▶ [Your objective]: Each line that contains the word "white" is to be copied from the records below.

▶ [Data provided]:
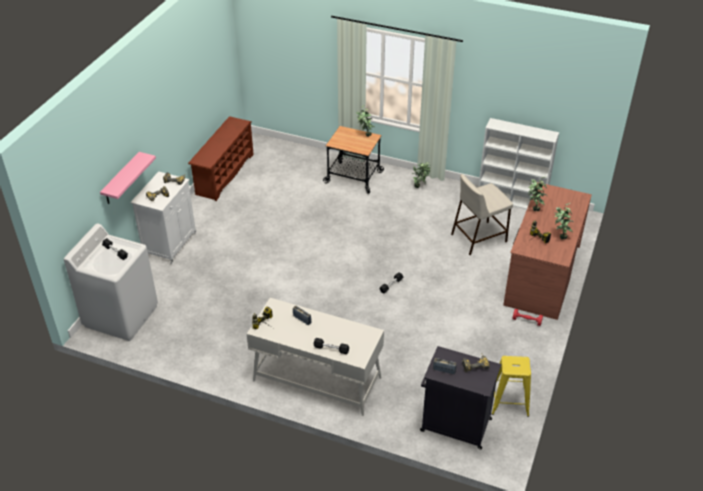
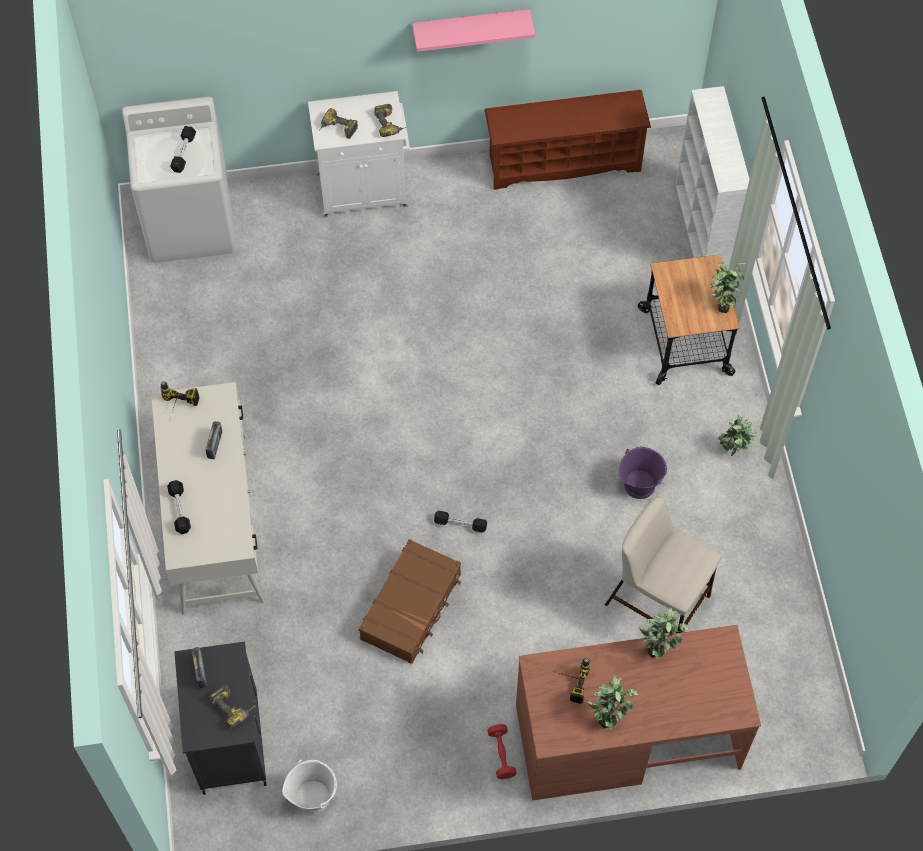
camera: 60 degrees right, 20 degrees up
pink shelf [100,152,156,204] -> pink shelf moved to [412,9,535,52]
white bookcase [478,118,559,209] -> white bookcase moved to [675,86,749,274]
yellow stool [492,356,531,417] -> white bucket [282,760,337,814]
none -> brown suitcase [359,539,461,664]
none -> purple bucket [619,447,667,499]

▶ [Solution to the exercise]:
white bookcase [478,118,559,209] -> white bookcase moved to [675,86,749,274]
yellow stool [492,356,531,417] -> white bucket [282,760,337,814]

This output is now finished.